RS Adi Husada Buka Klinik Bedah Digestif dan Onkologi

09 Oct 2019 16:57 RS Adi Husada
RS Adi Husada Cancer Center

Rumah Sakit Adi Husada Undaan Wetan meresmikan Klinik Bedah Digestif dan Klinik Bedah Onkologi, Rabu, 9 Oktober 2019. Klinik Bedah Digestif sudah sebenarnya sudah beroperasi sejak 1 Oktober 2019 kemarin. Sedangkan Klinik Bedah Onkologi baru akan beroperasi pada 1 November mendatang.

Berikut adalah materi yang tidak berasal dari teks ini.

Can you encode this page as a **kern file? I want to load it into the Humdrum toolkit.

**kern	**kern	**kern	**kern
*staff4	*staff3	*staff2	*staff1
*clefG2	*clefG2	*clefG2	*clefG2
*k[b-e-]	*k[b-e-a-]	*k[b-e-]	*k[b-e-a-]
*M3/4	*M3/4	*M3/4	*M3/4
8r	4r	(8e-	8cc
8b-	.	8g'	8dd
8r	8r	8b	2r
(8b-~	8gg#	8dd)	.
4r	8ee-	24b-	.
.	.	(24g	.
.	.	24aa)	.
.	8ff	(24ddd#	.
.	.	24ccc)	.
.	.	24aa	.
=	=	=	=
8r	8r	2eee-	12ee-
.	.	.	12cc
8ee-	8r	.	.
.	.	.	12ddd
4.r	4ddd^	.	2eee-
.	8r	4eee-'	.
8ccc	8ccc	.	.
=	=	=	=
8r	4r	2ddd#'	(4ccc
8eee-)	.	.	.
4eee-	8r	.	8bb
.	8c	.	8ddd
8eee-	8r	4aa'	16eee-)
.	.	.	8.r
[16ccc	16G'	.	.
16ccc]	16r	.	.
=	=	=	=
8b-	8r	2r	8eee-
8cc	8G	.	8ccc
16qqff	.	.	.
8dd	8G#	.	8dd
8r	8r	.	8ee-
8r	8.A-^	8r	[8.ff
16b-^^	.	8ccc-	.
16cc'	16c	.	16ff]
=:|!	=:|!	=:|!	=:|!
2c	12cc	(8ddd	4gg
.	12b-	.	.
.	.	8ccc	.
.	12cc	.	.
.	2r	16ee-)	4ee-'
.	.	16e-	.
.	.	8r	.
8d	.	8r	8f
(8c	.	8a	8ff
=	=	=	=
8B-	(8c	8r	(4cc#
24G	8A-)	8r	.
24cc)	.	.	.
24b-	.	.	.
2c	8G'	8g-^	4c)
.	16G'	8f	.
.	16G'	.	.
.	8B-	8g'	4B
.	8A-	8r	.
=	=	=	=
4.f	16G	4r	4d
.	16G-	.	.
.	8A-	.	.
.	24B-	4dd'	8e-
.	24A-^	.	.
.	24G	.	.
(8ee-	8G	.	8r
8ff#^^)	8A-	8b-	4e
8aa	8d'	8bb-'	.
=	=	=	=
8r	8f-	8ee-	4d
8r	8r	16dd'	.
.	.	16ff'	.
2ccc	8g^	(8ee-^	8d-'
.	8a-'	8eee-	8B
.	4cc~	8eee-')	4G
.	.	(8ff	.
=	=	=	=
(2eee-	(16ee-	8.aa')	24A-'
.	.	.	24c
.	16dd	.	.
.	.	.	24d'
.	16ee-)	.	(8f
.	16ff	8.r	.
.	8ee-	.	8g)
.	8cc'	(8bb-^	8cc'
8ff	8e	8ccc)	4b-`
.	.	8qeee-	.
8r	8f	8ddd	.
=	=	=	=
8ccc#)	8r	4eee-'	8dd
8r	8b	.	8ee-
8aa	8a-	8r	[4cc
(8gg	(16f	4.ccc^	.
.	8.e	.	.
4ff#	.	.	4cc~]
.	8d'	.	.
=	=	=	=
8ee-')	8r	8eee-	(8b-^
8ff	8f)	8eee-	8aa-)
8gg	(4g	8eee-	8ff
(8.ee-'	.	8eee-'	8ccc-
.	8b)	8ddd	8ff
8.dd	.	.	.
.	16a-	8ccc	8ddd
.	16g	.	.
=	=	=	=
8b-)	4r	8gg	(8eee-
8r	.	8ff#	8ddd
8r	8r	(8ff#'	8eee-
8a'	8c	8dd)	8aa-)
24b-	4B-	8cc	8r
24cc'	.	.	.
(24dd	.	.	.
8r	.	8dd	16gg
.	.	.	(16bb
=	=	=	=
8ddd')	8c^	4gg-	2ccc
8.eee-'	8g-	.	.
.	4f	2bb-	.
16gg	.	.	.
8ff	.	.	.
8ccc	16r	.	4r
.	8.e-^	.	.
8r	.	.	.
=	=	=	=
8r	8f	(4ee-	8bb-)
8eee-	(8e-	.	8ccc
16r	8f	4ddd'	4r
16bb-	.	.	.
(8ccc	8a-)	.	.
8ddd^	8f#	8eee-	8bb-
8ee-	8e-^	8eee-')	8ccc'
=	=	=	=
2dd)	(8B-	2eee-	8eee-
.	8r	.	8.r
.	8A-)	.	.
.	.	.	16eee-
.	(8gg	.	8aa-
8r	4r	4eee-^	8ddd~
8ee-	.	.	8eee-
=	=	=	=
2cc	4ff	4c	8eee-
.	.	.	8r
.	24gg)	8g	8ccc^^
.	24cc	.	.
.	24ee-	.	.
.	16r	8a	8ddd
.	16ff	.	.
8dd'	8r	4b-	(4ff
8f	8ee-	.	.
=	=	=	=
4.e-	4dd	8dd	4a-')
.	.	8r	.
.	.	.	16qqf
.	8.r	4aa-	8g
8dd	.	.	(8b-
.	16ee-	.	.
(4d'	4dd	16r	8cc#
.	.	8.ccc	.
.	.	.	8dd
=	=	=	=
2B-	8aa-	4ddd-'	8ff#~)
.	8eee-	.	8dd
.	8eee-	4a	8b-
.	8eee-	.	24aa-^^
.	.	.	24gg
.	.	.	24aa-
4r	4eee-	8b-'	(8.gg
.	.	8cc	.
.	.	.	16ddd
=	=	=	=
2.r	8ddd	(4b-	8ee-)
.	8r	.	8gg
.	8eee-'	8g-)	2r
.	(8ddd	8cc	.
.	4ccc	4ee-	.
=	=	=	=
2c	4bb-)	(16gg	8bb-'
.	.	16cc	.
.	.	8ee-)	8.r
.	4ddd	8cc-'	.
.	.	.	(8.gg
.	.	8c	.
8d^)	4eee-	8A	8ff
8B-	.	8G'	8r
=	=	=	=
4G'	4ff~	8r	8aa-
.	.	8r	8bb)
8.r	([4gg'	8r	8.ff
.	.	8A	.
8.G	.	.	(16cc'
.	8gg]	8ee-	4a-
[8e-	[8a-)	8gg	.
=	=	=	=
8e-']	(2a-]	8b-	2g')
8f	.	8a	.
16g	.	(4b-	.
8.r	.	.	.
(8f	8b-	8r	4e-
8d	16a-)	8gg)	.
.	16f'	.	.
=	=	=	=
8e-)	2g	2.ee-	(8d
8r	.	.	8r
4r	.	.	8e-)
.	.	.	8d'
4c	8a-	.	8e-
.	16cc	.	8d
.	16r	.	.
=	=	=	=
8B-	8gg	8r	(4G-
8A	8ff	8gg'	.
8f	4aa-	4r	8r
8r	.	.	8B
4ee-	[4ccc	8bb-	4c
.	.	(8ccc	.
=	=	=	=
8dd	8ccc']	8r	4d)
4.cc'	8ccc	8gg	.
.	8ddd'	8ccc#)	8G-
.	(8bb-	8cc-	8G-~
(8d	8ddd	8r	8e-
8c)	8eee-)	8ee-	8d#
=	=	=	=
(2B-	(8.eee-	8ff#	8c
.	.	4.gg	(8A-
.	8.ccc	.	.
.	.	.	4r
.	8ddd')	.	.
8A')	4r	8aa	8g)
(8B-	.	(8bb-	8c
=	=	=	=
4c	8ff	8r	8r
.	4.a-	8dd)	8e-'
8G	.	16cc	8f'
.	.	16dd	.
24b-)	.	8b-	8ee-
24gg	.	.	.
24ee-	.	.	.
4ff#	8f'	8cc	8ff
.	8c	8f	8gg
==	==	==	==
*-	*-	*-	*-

"Tujuan dibukanya kedua layanan ini untuk menolong masyarakat, supaya mendapatkan pelayanan kesehatan yang paripurna. Bila membutuhkan pemeriksaan yang lengkap tidak perlu ke tempat lain lagi. Klinik khusus ini dikelola sendiri oleh RS Adi Husada Undaan Wetan tentu akan lebih terkontrol," ujar Direktur Utama RS Adi Husada Undaan Wetan, dr. Irawati Marga, MARS, QIA, CMA.

Selain itu, lanjut Irawati Marga, pelayanan lengkap ini agar masyarakat tak perlu jauh-jauh terbang ke luar negeri untuk mendapatkan pelayanan medis.

"Kalau di sini kan bisa didampingi keluarga saat berobat, karena itu juga penting untuk psikis pasien. Kalau di luar negeri mungkin terbatas keluarga yang bisa mendampingi," ujarnya usai peresmian Klinik Bedah Digestif dan Onkologi.

Pemeriksaan yang dilakukan di Klinik Digestif dan Onkologi RS Adi Husada Undaan Wetan Foto Pitangopibarengid
Pemeriksaan yang dilakukan di Klinik Digestif dan Onkologi RS Adi Husada Undaan Wetan. (Foto: Pita/ngopibareng.id)

Dokter yang praktik di Klinik Digestif merupakan dokter ahli bedah khusus masalah organ-organ pencernaan. Sedangkan dokter konsultan bedah onkologi adalah dokter ahli bedah yang menangani kasus-kasus onkologi (kanker).

Salah satu konsultan bedah Digestif, dr Luciana Wardoyo Sp.B-KBD, digestif merupakan area pencernaan dari mulai kerongkongan sampai anus.

"Jadi di klinik ini nanti akan menangani masalah seputar pencernaan. Penyakit pencernaan yang sering terjadi antara lain usus buntu, hernia (usus turun), infeksi lambung, batu empedu, kista liver, liver sampai kanker usus besar," jelasnya.

Menurut Luciana, angka pengidap kanker usus besar di Indonesia masih tinggi dan menempati posisi lima besar.

Gejala kanker usus besar, lanjut Luciana, hampir mirip seperti gejala ambeien, yaitu buang air besar disertai darah. Nah, kondisi ini terkadang tak disadari masyarakat sebagai kanker usus besar.

"Untuk itu bila merasa ada yang tak biasa dalam pola Buang Air Besar (BAB) sebaiknya segera diperiksakan. Pola berubah misalnya, BAB berwarna hitam, keluar darah dan sebagainya," sambungnya.

Luciana pun mengimbau untuk tetap memperhatikan gaya hidup termasuk pola makan. Pasalnya, makanan cepat saji terkadang membuat sebagian orang tak memperhatikan kesehatan pencernaannya.